Strengths

Last updated: 2020-05-28 16:00:17

PDF

Compared to self-created Hadoop clusters, Tencent Cloud EMR provides simpler, more stable, and more reliable Hadoop services.

In addition to the Hadoop cluster, Druid and ClickHouse big data clusters are also supported to provide more choices of big data architectures.

Flexibility

  • A secure and reliable Hadoop cluster can be created in just a few minutes to run mainstream open-source big data computing frameworks such as Hive, Spark, Presto, Impala, ClickHouse, Druid, and Flink, meeting your needs in scenarios such as interactive BI, data warehousing, and real-time computation.
  • Existing EMR clusters can be elastically and quickly scaled, and in-cloud computing resources can be scheduled in real time to respond to fast changes in your business data, reducing the high costs for reserving IT hardware.

Reliability

  • The master node is designed with disaster recovery in mind, and if it fails, a slave node will be started in seconds to ensure the availability of big data services.
  • A comprehensive monitoring system is in place, which can send SMS messages for exceptions in cluster components and tasks in a matter of seconds.
  • Hive metadata can be stored in MetaDB with a metadata reliability of 99.9996%.
  • Petabytes of high-persistence data stored in COS can be analyzed.
  • The recycle bin feature is enabled for clusters by default for you to restore devices that are deleted by mistake.

Security

  • The network policy for managed Hadoop clusters can be well planned through the convenient network isolation enabled by VPCs.
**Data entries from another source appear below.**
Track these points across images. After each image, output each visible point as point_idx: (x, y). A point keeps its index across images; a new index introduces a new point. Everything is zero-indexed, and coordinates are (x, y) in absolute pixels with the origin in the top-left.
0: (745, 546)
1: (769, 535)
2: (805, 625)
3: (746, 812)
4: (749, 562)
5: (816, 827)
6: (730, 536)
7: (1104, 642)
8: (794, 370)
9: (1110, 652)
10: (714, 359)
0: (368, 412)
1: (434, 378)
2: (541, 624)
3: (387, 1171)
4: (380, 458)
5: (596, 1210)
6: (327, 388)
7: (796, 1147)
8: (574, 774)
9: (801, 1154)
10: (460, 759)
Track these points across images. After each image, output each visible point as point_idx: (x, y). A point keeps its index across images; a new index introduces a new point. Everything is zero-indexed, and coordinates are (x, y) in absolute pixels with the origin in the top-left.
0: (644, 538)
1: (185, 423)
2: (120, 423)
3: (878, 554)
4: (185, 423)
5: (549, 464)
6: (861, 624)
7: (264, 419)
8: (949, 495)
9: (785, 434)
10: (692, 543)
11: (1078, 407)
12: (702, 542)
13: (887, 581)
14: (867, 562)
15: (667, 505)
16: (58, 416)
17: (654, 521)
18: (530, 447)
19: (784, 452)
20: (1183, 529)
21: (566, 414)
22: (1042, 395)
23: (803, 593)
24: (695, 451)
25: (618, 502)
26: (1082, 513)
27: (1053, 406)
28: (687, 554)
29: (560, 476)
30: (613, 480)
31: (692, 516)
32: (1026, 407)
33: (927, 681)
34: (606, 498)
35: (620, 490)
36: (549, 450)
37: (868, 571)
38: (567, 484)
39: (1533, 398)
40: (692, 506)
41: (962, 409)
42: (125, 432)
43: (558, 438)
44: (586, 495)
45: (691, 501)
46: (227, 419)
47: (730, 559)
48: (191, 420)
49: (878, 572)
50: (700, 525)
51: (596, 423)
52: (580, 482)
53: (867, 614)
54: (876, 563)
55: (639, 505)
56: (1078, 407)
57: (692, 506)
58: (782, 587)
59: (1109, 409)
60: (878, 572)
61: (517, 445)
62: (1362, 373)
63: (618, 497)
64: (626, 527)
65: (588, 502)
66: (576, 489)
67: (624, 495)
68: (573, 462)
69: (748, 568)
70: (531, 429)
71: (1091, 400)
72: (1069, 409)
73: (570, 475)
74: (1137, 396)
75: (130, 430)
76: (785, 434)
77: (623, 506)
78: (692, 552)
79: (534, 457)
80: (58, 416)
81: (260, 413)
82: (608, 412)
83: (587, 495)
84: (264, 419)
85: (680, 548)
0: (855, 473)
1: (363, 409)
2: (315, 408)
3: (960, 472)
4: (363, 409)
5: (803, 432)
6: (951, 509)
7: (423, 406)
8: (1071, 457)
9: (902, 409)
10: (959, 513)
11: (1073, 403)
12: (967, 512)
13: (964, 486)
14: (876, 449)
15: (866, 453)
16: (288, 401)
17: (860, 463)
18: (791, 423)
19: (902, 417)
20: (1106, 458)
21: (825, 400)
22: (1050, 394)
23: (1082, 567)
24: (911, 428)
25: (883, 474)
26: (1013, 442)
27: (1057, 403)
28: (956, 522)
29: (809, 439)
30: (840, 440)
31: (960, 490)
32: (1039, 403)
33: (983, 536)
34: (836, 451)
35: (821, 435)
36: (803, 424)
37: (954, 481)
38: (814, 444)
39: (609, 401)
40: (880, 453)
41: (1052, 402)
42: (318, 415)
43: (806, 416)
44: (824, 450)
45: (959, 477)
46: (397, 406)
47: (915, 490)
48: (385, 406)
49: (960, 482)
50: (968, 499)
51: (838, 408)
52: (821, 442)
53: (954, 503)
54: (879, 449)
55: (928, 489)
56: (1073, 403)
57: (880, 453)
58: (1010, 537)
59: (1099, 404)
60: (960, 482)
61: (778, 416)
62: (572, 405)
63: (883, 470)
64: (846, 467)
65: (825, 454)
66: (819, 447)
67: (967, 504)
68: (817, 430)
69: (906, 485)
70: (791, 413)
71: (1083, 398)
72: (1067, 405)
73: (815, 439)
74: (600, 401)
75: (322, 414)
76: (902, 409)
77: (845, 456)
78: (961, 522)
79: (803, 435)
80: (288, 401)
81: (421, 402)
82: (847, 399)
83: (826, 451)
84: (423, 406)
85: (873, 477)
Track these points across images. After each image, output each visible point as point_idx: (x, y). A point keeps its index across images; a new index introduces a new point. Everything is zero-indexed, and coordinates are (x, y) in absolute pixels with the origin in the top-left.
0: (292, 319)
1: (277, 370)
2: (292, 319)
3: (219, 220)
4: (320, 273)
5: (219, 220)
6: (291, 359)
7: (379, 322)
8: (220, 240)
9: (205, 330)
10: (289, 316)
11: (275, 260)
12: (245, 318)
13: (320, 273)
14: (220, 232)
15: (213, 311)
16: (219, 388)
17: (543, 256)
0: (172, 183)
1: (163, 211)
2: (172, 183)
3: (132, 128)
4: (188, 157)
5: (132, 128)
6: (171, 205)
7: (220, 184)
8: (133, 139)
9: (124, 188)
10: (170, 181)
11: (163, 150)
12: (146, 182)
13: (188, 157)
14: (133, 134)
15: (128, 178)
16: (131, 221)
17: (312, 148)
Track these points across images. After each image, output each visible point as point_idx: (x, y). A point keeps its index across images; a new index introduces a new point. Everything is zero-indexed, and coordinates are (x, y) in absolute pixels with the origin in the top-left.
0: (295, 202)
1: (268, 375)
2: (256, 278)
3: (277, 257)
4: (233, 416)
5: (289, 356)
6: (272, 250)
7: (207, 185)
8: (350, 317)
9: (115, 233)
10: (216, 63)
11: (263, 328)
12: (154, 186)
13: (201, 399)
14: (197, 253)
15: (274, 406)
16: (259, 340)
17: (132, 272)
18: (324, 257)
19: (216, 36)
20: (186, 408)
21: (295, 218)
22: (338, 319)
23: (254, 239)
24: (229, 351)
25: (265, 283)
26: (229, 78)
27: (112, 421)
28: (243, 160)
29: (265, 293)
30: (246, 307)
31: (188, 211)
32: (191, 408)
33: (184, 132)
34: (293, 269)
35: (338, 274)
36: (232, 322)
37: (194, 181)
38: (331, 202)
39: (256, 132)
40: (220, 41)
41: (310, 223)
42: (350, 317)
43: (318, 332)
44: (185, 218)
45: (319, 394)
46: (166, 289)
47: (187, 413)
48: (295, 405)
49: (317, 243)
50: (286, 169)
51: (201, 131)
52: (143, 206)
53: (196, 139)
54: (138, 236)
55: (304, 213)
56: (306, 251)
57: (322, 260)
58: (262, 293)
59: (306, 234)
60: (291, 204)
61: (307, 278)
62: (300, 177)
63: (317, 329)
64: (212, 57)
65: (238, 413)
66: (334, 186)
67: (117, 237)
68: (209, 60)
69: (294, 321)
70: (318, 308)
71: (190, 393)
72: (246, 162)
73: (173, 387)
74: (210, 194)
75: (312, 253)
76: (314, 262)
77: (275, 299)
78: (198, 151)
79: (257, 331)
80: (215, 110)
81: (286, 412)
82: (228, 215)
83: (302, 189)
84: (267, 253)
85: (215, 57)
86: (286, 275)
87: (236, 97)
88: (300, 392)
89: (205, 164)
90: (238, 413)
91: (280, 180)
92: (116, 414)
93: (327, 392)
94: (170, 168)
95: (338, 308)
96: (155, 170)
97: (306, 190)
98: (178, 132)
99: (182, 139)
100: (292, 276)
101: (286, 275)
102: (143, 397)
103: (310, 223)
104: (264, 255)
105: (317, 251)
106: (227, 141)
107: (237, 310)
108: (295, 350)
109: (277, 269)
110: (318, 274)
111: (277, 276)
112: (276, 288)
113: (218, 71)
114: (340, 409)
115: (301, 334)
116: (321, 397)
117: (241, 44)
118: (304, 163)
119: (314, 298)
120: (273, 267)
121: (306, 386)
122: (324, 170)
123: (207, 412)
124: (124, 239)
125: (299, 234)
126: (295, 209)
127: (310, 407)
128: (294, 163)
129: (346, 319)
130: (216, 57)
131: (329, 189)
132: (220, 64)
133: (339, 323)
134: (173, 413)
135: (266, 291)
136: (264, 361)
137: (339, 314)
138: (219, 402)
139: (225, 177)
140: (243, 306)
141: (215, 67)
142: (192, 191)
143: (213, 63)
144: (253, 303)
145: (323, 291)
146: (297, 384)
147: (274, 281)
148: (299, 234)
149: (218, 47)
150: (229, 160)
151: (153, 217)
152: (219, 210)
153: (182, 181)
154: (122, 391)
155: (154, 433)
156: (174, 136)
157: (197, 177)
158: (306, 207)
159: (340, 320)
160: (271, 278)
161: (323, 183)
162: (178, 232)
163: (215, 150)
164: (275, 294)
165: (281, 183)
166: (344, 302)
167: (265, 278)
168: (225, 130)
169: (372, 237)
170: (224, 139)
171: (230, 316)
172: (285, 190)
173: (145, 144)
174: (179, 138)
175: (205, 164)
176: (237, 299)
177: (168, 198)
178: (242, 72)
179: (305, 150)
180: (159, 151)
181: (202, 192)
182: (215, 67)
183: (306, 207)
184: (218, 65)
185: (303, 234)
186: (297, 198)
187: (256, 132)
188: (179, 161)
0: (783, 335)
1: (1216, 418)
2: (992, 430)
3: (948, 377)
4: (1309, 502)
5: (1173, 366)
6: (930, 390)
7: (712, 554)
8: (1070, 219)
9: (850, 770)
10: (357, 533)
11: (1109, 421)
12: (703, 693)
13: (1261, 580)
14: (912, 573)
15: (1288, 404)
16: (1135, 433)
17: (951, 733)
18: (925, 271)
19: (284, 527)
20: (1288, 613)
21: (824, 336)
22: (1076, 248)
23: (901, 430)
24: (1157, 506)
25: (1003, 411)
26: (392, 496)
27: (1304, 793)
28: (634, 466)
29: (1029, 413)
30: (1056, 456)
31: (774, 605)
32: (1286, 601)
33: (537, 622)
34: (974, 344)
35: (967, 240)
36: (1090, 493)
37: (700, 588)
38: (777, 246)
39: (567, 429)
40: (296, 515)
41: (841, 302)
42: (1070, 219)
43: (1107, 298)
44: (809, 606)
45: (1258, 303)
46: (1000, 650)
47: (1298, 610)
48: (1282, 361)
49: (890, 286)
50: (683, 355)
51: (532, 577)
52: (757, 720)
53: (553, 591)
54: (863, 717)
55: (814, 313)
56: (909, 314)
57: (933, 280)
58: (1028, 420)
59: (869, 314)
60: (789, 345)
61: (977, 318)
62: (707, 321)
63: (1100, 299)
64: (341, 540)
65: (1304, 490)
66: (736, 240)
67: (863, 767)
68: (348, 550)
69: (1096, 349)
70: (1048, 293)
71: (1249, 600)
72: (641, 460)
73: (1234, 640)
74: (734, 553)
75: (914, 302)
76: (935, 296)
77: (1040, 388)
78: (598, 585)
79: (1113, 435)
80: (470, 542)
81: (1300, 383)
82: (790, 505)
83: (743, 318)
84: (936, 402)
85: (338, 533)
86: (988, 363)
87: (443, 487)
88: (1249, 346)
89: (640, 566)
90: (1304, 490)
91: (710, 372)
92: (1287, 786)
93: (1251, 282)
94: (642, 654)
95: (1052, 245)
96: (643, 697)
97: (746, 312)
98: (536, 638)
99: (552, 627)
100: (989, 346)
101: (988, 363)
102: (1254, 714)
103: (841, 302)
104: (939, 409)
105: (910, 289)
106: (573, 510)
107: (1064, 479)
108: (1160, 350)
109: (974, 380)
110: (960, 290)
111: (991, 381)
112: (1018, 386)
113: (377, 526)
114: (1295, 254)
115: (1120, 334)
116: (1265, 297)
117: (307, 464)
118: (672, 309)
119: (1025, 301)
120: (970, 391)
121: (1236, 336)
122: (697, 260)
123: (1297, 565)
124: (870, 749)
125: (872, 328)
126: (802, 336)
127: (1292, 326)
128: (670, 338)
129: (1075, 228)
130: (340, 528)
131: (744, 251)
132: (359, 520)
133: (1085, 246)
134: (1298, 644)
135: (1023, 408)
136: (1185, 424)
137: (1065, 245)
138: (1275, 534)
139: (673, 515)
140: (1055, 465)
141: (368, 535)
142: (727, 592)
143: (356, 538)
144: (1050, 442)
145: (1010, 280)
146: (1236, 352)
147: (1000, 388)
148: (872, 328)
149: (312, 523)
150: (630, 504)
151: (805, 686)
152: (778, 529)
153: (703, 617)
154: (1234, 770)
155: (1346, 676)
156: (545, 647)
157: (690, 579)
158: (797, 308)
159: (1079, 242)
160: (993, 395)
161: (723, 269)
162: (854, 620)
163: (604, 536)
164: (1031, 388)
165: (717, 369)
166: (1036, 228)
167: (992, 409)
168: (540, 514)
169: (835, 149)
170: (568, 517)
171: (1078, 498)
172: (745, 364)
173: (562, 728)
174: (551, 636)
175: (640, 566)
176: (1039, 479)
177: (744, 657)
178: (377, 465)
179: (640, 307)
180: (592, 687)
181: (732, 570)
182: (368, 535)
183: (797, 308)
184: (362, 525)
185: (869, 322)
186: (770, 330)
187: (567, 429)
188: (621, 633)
Network ACLs and security groups can be created to filter traffic at the subnet and server levels, helping meet your network security needs in all aspects.
  • Tencent Cloud security reinforcement service provides an integrated security solution for EMR clusters, ranging from network protection and intrusion detection to vulnerability protection.
  • Kerberos authentication can be enabled for clusters to ensure secure access.

Ease of Use

  • Different clusters versions can be created to analyze the same data in COS in response to the actual business needs.
  • Petabytes of data stored in data nodes or COS can be analyzed with the aid of out-of-the-box community components such as Hue and Oozie, eliminating your concerns over any knowledge migration costs.
  • A full-featured, intuitive, and easy-to-use monitoring system is provided to present nearly 1,000 cluster-level and component-level monitoring metrics on the monitoring overview page.
  • In-Cloud clusters consisting of multiple models are supported in a flexible manner, so that you can easily scale out or distribute configurations to heterogeneously configured clusters, enabling you to cope with business analysis challenges with higher-specced hardware.

Reduced Costs

  • EMR allows elastic scaling of your managed Hadoop cluster based on the business curve to reduce the high hardware costs.
  • It comes with a rich set of OPS tools which greatly improve the efficiency and enable you to focus on the business itself without having to worry about repeated construction of infrastructure for monitoring, security, and OPS.
  • Warm and cold data can be stored on COS/CHDFS, effectively reducing the costs by 28%–50%.
  • With unified Hive metadatabases and COS buckets, you can implement a cross-cluster architecture for analyzing the same dataset and create or terminate clusters as needed, reducing the cluster scaling costs.